The final two thirds of Hard Passage is devoted to the archetypically
Canadian story of immigration, poverty, and resiliency. The Kroegers arrived
in their new land just before the onset of the Great Depression in 1929.
Many Mennonites, including the Kroegers, were settled on unprofitable prairie
farms often abandoned by their owners. The Kroegers eventually homesteaded
with Davey Jones, a soft-spoken “bachelor,” one of a number of prairie
settlers “who were single and would remain so all their lives.... Protracted
isolation, particularly during harsh prairies winters, had turned some
of them into harmless eccentrics” (129). The Kroeger family faced an intense,
nearly incomprehensible poverty in the “great lone land.” When a badly-bruised
shipment of apples arrived in nearby Naco, Saskatchewan, “Helena asked
for and was given the peels and cores, which she brought home and boiled.
For the next two days, the family lived on apple sauce” (136). Through
all this, David Toews laboured tirelessly to raise money on behalf of the
Reiseschuld, the debt incurred to the CPR for transportation of Russian
Mennonites to Canada. In 1946, on his final sickbed, Toews was brought
the news that the debt had been paid off. “Then, when the realization sank
in that the huge moral burden had finally been lifted from his shoulders,
Toews wept uncontrollably” (170).
The poverty was so great that Heinrich Kroeger eventually seemed
to give up energy and hope. He and Helena remained permanently and heavily
burdened with their past. In fact, Hard Passage itself, even in its final
pages recounting the successful life trajectories of Arthur Kroeger’s siblings,
seems elegiac and smitten with sorrow. A family photo of Heinrich with
his sons (219) shows confident, forward-looking young men with their ill-at-ease
father at the centre. Heinrich, Kroeger writes, “would walk downtown to
see what was happening at his sons’ garage, but he viewed events there
in a detached way. The world around him was somewhat interesting, but it
was not his world” (234). Helena, as well, could be paralyzed by her past.
In 1958, after a local murder, she died because the killing “brought back
the years of anarchic violence that she and Heinrich had lived through
in Russia after 1917.... For Helena, news of the violence ... was a nightmare
from the past, and that trauma took her life” (243-4).

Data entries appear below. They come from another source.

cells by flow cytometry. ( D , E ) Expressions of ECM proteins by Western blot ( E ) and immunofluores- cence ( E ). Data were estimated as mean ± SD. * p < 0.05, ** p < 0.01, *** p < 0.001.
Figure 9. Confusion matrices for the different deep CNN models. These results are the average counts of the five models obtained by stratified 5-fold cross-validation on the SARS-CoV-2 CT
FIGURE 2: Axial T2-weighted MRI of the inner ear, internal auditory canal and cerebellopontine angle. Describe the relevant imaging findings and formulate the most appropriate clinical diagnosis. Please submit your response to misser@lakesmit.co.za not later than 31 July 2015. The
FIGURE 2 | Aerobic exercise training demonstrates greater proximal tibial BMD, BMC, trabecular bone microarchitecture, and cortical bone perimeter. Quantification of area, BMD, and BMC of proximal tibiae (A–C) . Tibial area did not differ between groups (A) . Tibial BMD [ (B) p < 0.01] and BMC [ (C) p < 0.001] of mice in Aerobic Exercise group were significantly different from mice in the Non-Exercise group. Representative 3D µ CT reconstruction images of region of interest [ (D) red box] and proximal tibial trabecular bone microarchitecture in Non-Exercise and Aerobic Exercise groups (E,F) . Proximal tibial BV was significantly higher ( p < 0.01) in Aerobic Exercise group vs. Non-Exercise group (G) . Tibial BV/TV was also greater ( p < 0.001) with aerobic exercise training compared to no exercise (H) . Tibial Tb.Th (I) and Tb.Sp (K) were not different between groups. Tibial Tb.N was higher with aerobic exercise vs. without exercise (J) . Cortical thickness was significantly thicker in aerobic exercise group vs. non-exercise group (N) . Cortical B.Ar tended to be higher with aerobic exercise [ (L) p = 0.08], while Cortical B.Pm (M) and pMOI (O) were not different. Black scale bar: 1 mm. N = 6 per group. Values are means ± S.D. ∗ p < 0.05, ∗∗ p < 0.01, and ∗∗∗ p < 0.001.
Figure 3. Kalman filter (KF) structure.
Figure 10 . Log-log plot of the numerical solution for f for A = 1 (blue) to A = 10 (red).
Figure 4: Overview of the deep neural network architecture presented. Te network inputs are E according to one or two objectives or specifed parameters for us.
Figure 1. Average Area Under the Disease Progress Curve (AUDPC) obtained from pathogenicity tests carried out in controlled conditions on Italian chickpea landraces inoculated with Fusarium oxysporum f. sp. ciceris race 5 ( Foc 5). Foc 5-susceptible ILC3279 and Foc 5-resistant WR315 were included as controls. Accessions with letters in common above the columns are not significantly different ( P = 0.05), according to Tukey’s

Little now remains of the former Mennonite life in Russia. Visitors
to Ukraine “who are searching out their Mennonite roots are greeted with
great hospitality and warmth, but few of the local residents have any sense
of what the visits are really about” (231). The chronicles of Hard Passage
are rich and vivid, but Kroeger seems to perceive history as a vanishing
shadowland. Of what value is remembrance? In 1998 Arthur Kroeger visited
the site of the Davey Jones farm where his family had lived for several
years. “The only remaining evidence of habitation was a rusting bedspring
in the prairie sod where Davey’s house had once stood” (254).